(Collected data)
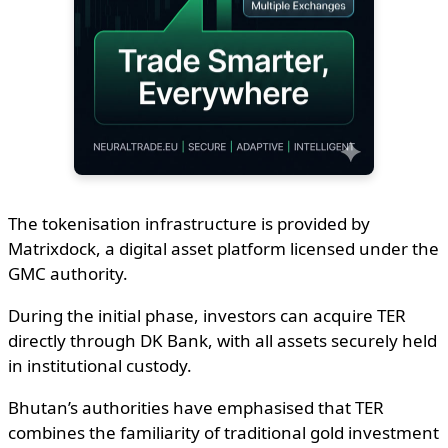
The tokenisation infrastructure is provided by
Matrixdock, a digital asset platform licensed under the
GMC authority.
During the initial phase, investors can acquire TER
directly through DK Bank, with all assets securely held
in institutional custody.
Bhutan’s authorities have emphasised that TER
combines the familiarity of traditional gold investment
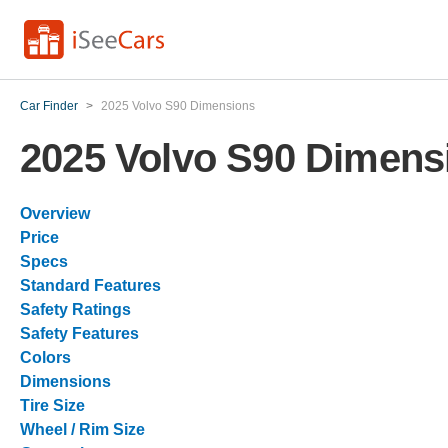
Car Finder
>
2025 Volvo S90 Dimensions
2025 Volvo S90 Dimens
Overview
Price
Specs
Standard Features
Safety Ratings
Safety Features
Colors
Dimensions
Tire Size
Wheel / Rim Size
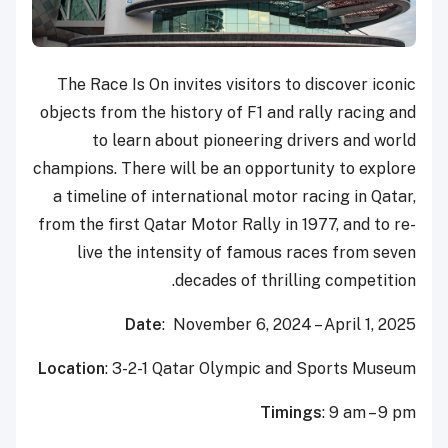
The Race Is On invites visitors to discover iconic
objects from the history of F1 and rally racing and
to learn about pioneering drivers and world
champions. There will be an opportunity to explore
a timeline of international motor racing in Qatar,
from the first Qatar Motor Rally in 1977, and to re-
live the intensity of famous races from seven
decades of thrilling competition.
Date
: November 6, 2024 – April 1, 2025
Location
: 3-2-1 Qatar Olympic and Sports Museum
Timings
: 9 am – 9 pm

§ **Problem description**:
Set the records down again exactly as given, and leave the pictures out.

§ **Response to this exercise**:
The tokenisation infrastructure is provided by
Matrixdock, a digital asset platform licensed under the
GMC authority.
During the initial phase, investors can acquire TER
directly through DK Bank, with all assets securely held
in institutional custody.
Bhutan’s authorities have emphasised that TER
combines the familiarity of traditional gold investment
Car Finder
>
2025 Volvo S90 Dimensions
2025 Volvo S90 Dimens
Overview
Price
Specs
Standard Features
Safety Ratings
Safety Features
Colors
Dimensions
Tire Size
Wheel / Rim Size
The Race Is On invites visitors to discover iconic
objects from the history of F1 and rally racing and
to learn about pioneering drivers and world
champions. There will be an opportunity to explore
a timeline of international motor racing in Qatar,
from the first Qatar Motor Rally in 1977, and to re-
live the intensity of famous races from seven
decades of thrilling competition.
Date
: November 6, 2024 – April 1, 2025
Location
: 3-2-1 Qatar Olympic and Sports Museum
Timings
: 9 am – 9 pm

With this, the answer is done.